TEXTAUSZUG:
══════════════════════════════
Roman "14" über den Ersten Weltkrieg:So banal fangen Kriege an

Erster Weltkrieg Frankreich Soldat mit Schädel

Ein französischer Soldat mit einem Schädel an der Westfront. Das Bild wurde von der International Contemporary Documentation Library (BDIC) veröffentlicht.

(Foto: AFP)

Unheimlich menschlich: Den Weg zum großen Töten schildert Jean Echenoz als abstruse Verstrickung von Offizierslogik und Wirtschaftskalkül, von kleinen Alltagssorgen und großem Überlebensdrang. Unter allen aktuellen Schilderungen zum Ersten Weltkrieg ist der Roman einzigartig.

Von Joseph Hanimann

Unter den zahlreichen Schilderungen dieses Jahres zum Ersten Weltkrieg steht dieses Bändchen einzigartig da. Die geknickten Menschenleben und gestürzten Reiche, die Schützengräben und der Schlamm, Langeweile und Panik, das Voranstürmen und die standesrechtliche Erschießung - alle zu erwartenden Einzelheiten sind vollständig da. Und doch ist alles ganz anders. Es ist, als wüsste in diesem Roman auch der Erzähler nicht, wie die Sache letztendlich ausging.

Wir ziehen auf Augenhöhe einiger Kleinstadtbewohner aus der Vendée mit in ein Abenteuer, das erfrischend mit der provinziellen Lebensroutine bricht und zunächst eher lustig aussieht. Da ist der Buchhalter Anthime, der Metzgergeselle Padioleau, der Fleischhauer Bossis, der Sattler Arcenel.

Sie alle nehmen die Dinge so, wie sie kommen: nicht als weltgeschichtliches Großereignis, sondern als eine Folge alltäglicher Erfahrungen zwischen Neugier, Soldatenspaß, Strapazen, jäher Panik, Dünnschiss, Sehnsucht nach Hause, nach "guten", weil von der Front weg ins Lazarett führenden Verletzungen.

Für den französischen Schriftsteller Jean Echenoz, der 1947 in Orange in der Provence geboren wurde und in Paris lebt, sind die historischen Ereignisse nicht Gegenstand für ausmalende Nacherzählung mit geschickt arrangierten Schatteneffekten. Sie sind Rohstoff für das Experiment eines erzählenden Nachempfindens aus dem jeweiligen Moment heraus. So war der Autor auch schon in seinen letzten Romanen mit dem Komponisten Maurice Ravel, dem Marathonläufer Emil Zátopek oder dem Erfinder Nikola Tesla verfahren.

Die Romanfiguren werden dabei ins möglichst exakt nachgemischte Säurebad ihrer Epoche getaucht und in ihren Verformungen und Verfärbungen beobachtet, ohne Einfühlungswärme, nachträgliche Heroisierung, zeitgeschichtlichen Kulissenzauber oder dramatisierende Überhöhung. Die Darstellung bleibt sachlich, kühl, informativ.
══════════════════════════════
GESAMMELTES MATERIAL:
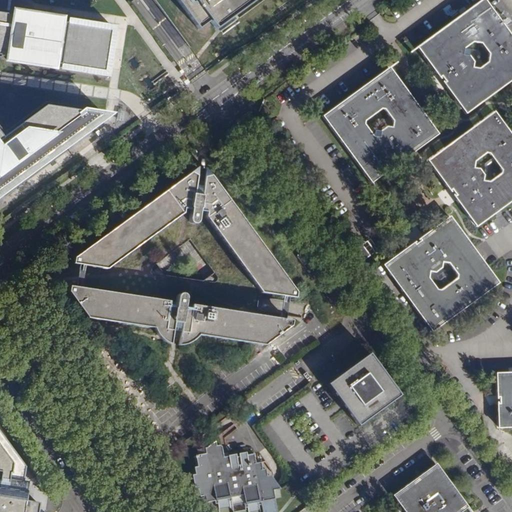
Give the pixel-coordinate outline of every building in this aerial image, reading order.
[(177,0),(199,29),(210,21),(217,30),(257,0),(177,0)] [(511,78),(511,39),(482,0),(480,0),(416,48),(435,73),(438,71),(444,79),(447,84),(444,86),(464,113),(511,78)] [(0,193),(77,137),(106,115),(39,104),(0,130),(0,65),(102,80),(110,26),(2,9),(1,15),(0,15),(0,193)] [(436,133),(388,67),(322,116),(371,182),(397,163),(395,160),(408,150),(410,153),(436,133)] [(444,79),(438,71),(435,73),(440,81),(444,86),(447,84),(444,79)] [(511,198),(511,136),(493,112),(428,160),(447,186),(450,184),(459,196),(456,198),(476,226),(501,207),(511,198)] [(410,153),(408,150),(395,160),(397,163),(410,153)] [(195,179),(197,166),(183,177),(195,179)] [(215,182),(205,168),(203,180),(215,182)] [(195,179),(183,177),(79,254),(79,256),(78,256),(75,257),(74,258),(74,260),(75,262),(77,263),(77,264),(79,264),(85,265),(108,269),(183,213),(183,209),(190,210),(188,218),(188,220),(190,222),(193,224),(195,224),(196,222),(198,220),(199,211),(206,212),(205,216),(261,292),(283,295),(289,295),(292,296),(294,295),(295,294),(295,293),(293,289),(293,287),(215,182),(203,180),(195,179)] [(459,196),(450,184),(447,186),(452,193),(456,198),(459,196)] [(479,257),(448,216),(423,235),(425,237),(413,247),(411,244),(384,264),(432,329),(497,281),(479,257)] [(418,239),(411,244),(413,247),(425,237),(423,235),(418,239)] [(378,249),(370,238),(367,240),(375,251),(378,249)] [(370,255),(362,244),(355,250),(362,260),(370,255)] [(76,286),(74,286),(73,287),(71,288),(70,289),(69,289),(70,292),(72,293),(72,296),(88,318),(154,328),(157,334),(172,336),(180,337),(194,340),(199,335),(265,345),(287,328),(287,326),(289,326),(290,325),(290,322),(290,320),(288,318),(285,318),(280,317),(192,304),(192,307),(185,307),(186,299),(185,297),(183,294),(181,294),(180,294),(177,297),(175,305),(169,304),(170,301),(81,287),(76,286)] [(172,336),(157,334),(158,335),(161,338),(165,341),(171,344),(172,336)] [(379,364),(370,351),(328,382),(337,395),(341,397),(343,399),(344,398),(349,404),(347,405),(349,408),(350,413),(359,425),(401,393),(393,382),(389,380),(386,377),(384,378),(380,372),(382,371),(380,367),(379,364)] [(501,404),(498,405),(498,425),(511,424),(511,372),(496,373),(497,394),(500,394),(501,404)] [(0,511),(35,511),(36,503),(23,500),(23,499),(22,499),(23,494),(25,493),(26,492),(25,489),(23,488),(24,483),(25,483),(25,481),(21,480),(23,466),(0,434),(0,511)] [(216,444),(216,440),(207,446),(205,446),(206,452),(195,454),(197,465),(194,466),(195,473),(192,474),(194,489),(198,488),(199,495),(203,495),(204,502),(214,500),(217,499),(218,503),(218,508),(230,506),(229,500),(232,500),(231,497),(243,495),(245,506),(246,507),(247,506),(248,511),(252,511),(260,511),(259,504),(258,501),(261,500),(275,498),(273,489),(280,488),(270,474),(267,475),(266,468),(262,469),(261,461),(255,462),(254,452),(247,454),(247,451),(239,452),(240,455),(236,456),(236,453),(229,454),(229,456),(229,458),(224,459),(224,456),(222,446),(219,444),(216,444)] [(459,511),(466,507),(463,503),(464,502),(462,499),(461,500),(451,487),(452,486),(450,484),(449,484),(440,471),(438,468),(438,469),(434,465),(423,473),(422,473),(419,475),(420,475),(407,485),(406,484),(404,487),(392,496),(395,500),(395,501),(396,503),(397,503),(403,511),(459,511)] [(245,506),(243,495),(231,497),(232,500),(234,511),(246,509),(246,507),(245,506)]
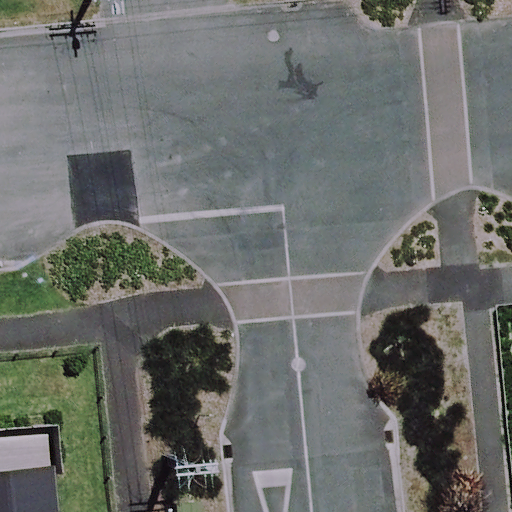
══════════════════════════════
AUFGABENSTELLUNG:
Gib aus der Besprechung des Romans „14“ den Abschnitt unverändert aus, der mit den Worten „(Foto: AFP)“ beginnt und mit „der Roman einzigartig.“ endet.

VOLLSTÄNDIGE AUSGABE:
(Foto: AFP)

Unheimlich menschlich: Den Weg zum großen Töten schildert Jean Echenoz als abstruse Verstrickung von Offizierslogik und Wirtschaftskalkül, von kleinen Alltagssorgen und großem Überlebensdrang. Unter allen aktuellen Schilderungen zum Ersten Weltkrieg ist der Roman einzigartig.